Task linked: CU-864dp0fnn Dispersion Class

Jan 17 '23 19:01 Gui-FernandesBR

@MateusStano do you have any idea of how to start solving the conflicts? hahahha It seems we have, at least, "a bunch" of problems here >(

Jan 26 '23 10:01 Gui-FernandesBR

PULL REQUEST UPDATE

What is the new behavior?

Here is the main idea behind how the class works:

• Initialize a Dispersion object by passing a file location for the dispersion input, output, and error files
• Run the run_dispersion method:
  • The objects (Flight, Rocket, Motor, etc) can be passed directly through the method. If not done so, then they must be able to be defined through the dispersion_dict
  • The dispersion_dicthas a specific format:
    1. The keys must be strings with a specific word. These words are the name of input arguments for class definition (with the exception of aero surfaces and parachute, which have a different ways of using inputs)

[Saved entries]

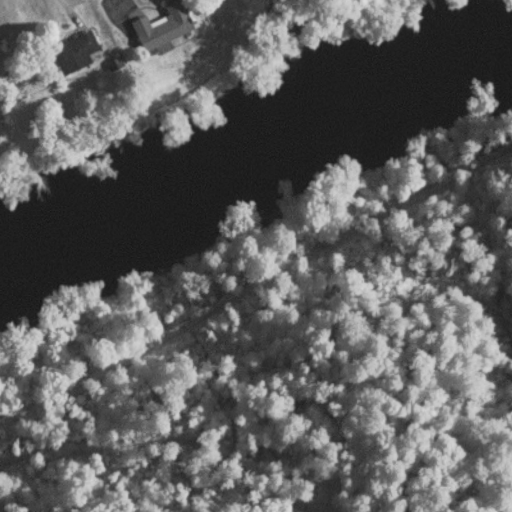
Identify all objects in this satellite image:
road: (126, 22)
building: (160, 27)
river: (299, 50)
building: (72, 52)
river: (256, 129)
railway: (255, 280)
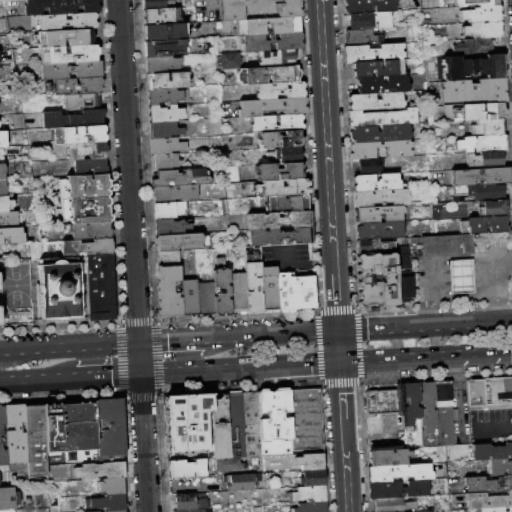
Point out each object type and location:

▶ WRITTEN INSTRUCTION:
Answer the following from the pull request excerpt above.
(a) What task is linked at the top?
(b) When a Dispersion object is initialized, which file locations are passed?
(c) Which two items are exceptions in how the dispersion_dict keys name input arguments?

▶ TASK SOLUTION:
(a) CU-864dp0fnn Dispersion Class
(b) The locations of the dispersion input, output, and error files
(c) Aero surfaces and parachute